Я росла в городе под названием Великий Новгород, в котором к началу 90-х из великого осталась только история: кирпичная кладка кремлёвских стен, помнящая Ивана Грозного, трёхъярусный торт памятника «Тысячелетия России», суровый лик Спаса Нерукотворного и наивный трёхпалый автопортрет мальчика Онфима на берестяной грамоте в музейных витринах. Моим родителям, университетской профессуре, хотелось, чтобы великое заняло важное место в моей жизни. Но в маленьком мире рождённой на стыке двух пластов времени меня важнее было другое: вкладыши от сторублёвых жвачек, набор фломастеров из шестнадцати цветов и пеналы-раскладушки с двумя, а то и тремя уровнями, слухи, что в первом Баскин-Робинсе есть мороженое с кусочками клубничной жвачки, и нереальная, абсолютно недостижимая красная лаковая куртка моей одноклассницы Риты, появившаяся у неё за год до того, как её родители купили фритюрницу.

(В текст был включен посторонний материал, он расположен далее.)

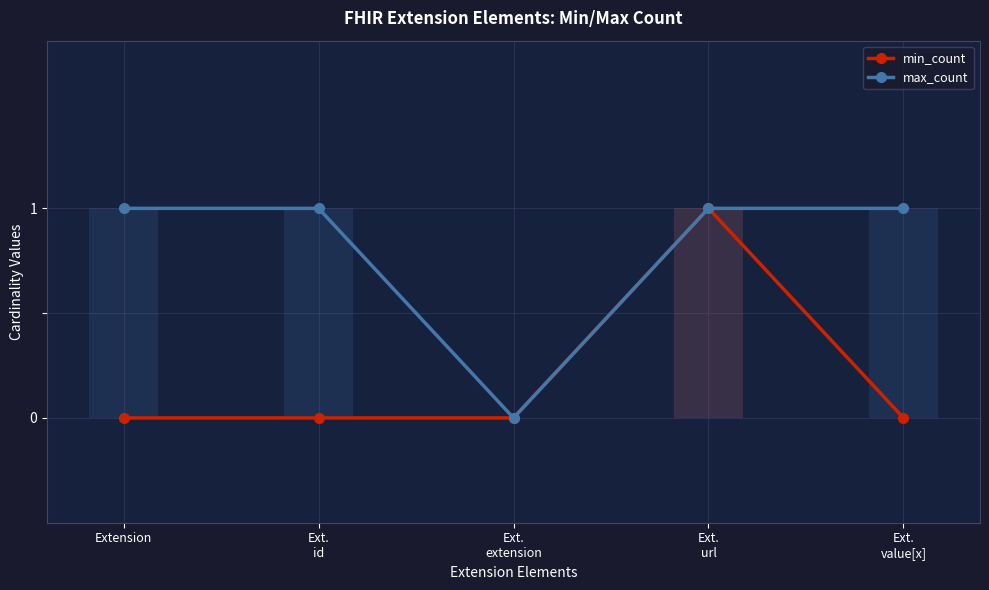

What is the spread (max minus min) of values at Ext.
id?

1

Мои девяностые отличаются от опыта сотен тысяч других людей только деталями. Возможно, у вас тоже есть своя история про вашу одноклассницу в ярком спортивном костюме, единственном таком на весь класс, зависть к тамагочи и чупа-кэпсам, мерцающие мониторы в первом компьютерном клубе, где можно было, если повезёт, постоять и посмотреть, как другие играют. Возможно, вы тоже из тех людей, которые узнают друг друга по таким историям, как по родимым пятнам. Не только по этим – по другим, которые сейчас, когда все знают про психотерапию и детские травмы, могут казаться сюрреалистическим сном, а тогда воспринимались как часть обыденности.
Такие истории у нашего поколения тоже общие. Вот мне девять лет, я иду из школы и у подъезда вижу что-то, похожее на человека, с длинным следом, тянущимся от чего-то, похожего на голову, которого не хочу касаться ни взглядом, ни мыслью, ни подошвой ботинок. Мне просто нужно домой, подняться на четвёртый этаж, где меня ждёт чашка чая и уроки. Вот моему другу десять, он едет в лифте с двумя мужчинами, у которых под куртками угадывается что-то, чего он старается не замечать, хотя те уже понимают, что он всё понял, и нажимают на кнопку остановки лифта. Вот девочке из соседнего двора тринадцать, вчера у них сгорела дача – об этом говорят вполголоса на лавочке; их семья срочно уехала и мы больше не увидимся. Всё это перемежалось с бытовой обыденностью: новыми, пусть даже из секонд-хэнда, джинсами, первым попробованным «сникерсом», весенней генеральной уборкой, когда пора открывать и отмывать заклеенные на зиму окна. Всё это было вписано в жизнь, вглажено в неё утюгом – другого времени не выдали. Всё это случилось не где-то там, на экране, а с соседкой, другом, папой подруги, с кем-то на расстоянии вытянутой руки, с кем дышишь одним воздухом и, словно пассивный курильщик, пропитываешься изнутри всем, чем были для нас 90-е.